Re: [ceph-users] bluestore compression enabled but no data compressed

Frank Schilder Sat, 16 Mar 2019 06:05:26 -0700

Yes:

Two days ago I did a complete re-deployment of ceph from my test cluster to a 
production cluster. As part this re-deployment I also added the following to my 
ceph.conf:

[osd]
bluestore compression mode = aggressive
bluestore compression min blob size hdd = 262144

Apparently, cephfs and rbd clients do not provide hints to ceph about blob 
sizes, so for these apps bluestore will (at least in current versions) always 
compress blobs of size bluestore_compression_min_blob_size_hdd. The best 
achievable compression ratio is 
bluestore_compression_min_blob_size_hdd/bluestore_min_alloc_size_hdd.

I did not want to reduce the default of bluestore_min_alloc_size_hdd = 64KB and 
only increased bluestore_compression_min_blob_size_hdd to 
4*bluestore_compression_min_blob_size_hdd, which means that for large 
compressible files the best ratio is 4. I tested this with a 1TB file of zeros 
and it works.

I'm not sure what the performance impact and rocksDB overhead implications of 
all bluestore options are. Pretty much nothing of this is easy to find in 
documentations. I will keep watching how the above works in reality and, maybe, 
make some more advanced experiments later.

Best regards,

=================
Frank Schilder
AIT Risø Campus
Bygning 109, rum S14

________________________________________
From: ceph-users <ceph-users-boun...@lists.ceph.com> on behalf of Ragan, Tj 
(Dr.) <tj.ra...@leicester.ac.uk>
Sent: 14 March 2019 11:22:07
To: ceph-users@lists.ceph.com
Subject: Re: [ceph-users] bluestore compression enabled but no data compressed

Hi Frank,

Did you ever get the 0.5 compression ratio thing figured out?

Thanks
-TJ Ragan

On 23 Oct 2018, at 16:56, Igor Fedotov 
<ifedo...@suse.de<mailto:ifedo...@suse.de>> wrote:

Hi Frank,

On 10/23/2018 2:56 PM, Frank Schilder wrote:
Dear David and Igor,

thank you very much for your help. I have one more question about chunk sizes 
and data granularity on bluestore and will summarize the information I got on 
bluestore compression at the end.

1) Compression ratio
---------------------------

Following Igor's explanation, I tried to understand the numbers for 
compressed_allocated and compressed_original and am somewhat stuck with 
figuring out how bluestore arithmetic works.

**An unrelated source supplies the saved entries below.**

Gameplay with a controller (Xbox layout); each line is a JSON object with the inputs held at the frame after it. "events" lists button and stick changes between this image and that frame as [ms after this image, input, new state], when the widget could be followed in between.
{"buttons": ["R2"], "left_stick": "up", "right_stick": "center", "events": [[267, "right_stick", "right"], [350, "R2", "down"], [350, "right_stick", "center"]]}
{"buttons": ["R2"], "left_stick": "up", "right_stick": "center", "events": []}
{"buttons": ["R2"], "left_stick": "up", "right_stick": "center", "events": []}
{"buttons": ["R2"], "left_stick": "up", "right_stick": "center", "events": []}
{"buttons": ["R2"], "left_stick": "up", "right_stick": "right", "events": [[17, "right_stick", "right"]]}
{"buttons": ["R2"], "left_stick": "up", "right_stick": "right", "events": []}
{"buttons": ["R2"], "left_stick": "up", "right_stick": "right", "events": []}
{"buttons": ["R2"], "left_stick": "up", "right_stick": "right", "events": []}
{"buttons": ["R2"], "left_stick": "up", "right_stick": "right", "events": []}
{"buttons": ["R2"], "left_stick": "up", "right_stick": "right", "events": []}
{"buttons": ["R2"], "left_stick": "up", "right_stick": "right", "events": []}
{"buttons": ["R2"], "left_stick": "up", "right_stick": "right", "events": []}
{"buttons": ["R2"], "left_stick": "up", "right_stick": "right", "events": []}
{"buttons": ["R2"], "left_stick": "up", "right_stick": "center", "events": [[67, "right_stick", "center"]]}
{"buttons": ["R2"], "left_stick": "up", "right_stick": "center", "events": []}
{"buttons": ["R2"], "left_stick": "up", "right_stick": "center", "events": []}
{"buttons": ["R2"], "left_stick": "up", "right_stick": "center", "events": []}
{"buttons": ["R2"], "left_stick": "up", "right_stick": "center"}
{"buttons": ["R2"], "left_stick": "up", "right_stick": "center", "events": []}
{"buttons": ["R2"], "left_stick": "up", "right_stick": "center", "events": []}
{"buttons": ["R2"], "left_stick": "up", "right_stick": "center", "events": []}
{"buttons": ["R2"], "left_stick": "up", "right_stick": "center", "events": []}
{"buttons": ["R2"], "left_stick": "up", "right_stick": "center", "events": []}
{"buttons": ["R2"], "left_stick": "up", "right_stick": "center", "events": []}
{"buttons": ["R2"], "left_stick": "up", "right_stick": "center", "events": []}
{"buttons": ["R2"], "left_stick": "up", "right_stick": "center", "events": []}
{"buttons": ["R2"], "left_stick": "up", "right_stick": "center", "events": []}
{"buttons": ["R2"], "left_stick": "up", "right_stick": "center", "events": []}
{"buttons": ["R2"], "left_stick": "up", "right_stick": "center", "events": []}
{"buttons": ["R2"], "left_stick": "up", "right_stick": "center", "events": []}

I created a 32GB file of zeros 
using dd with write size bs=8M on a cephfs with

    ceph.dir.layout="stripe_unit=4194304 stripe_count=1 object_size=4194304 
pool=con-fs-data-test"

The data pool is an 8+2 erasure coded pool with properties

    pool 37 'con-fs-data-test' erasure size 10 min_size 9 crush_rule 11 
object_hash rjenkins pg_num 900 pgp_num 900 last_change 9970 flags 
hashpspool,ec_overwrites stripe_width 32768 compression_mode aggressive 
application cephfs

As I understand EC pools, a 4M object is split into 8x0.5M data shards that are 
stored together with 2x0.5M coding shards on one OSD each. So, I would expect a 
full object write to put a 512K chunk on each OSD in the PG. Looking at some 
config options of one of the OSDs, I see:

    "bluestore_compression_max_blob_size_hdd": "524288",
    "bluestore_compression_min_blob_size_hdd": "131072",
    "bluestore_max_blob_size_hdd": "524288",
    "bluestore_min_alloc_size_hdd": "65536",

>From this, I would conclude that the largest chunk size is 512K, which also 
>equals compression_max_blob_size. The minimum allocation size is 64K for any 
>object. What I would expect now is, that the full object writes to cephfs 
>create chunk sizes of 512M per OSD in the PG, meaning that with an all-zero 
>file I should observe a compresses_allocated ratio of 64K/512K=0.125 instead 
>of the 0.5 reported below. It looks like that chunks of 128K are written 
>instead of 512K. I'm happy with the 64K granularity, but the observed maximum 
>chunk size seems a factor of 4 too small.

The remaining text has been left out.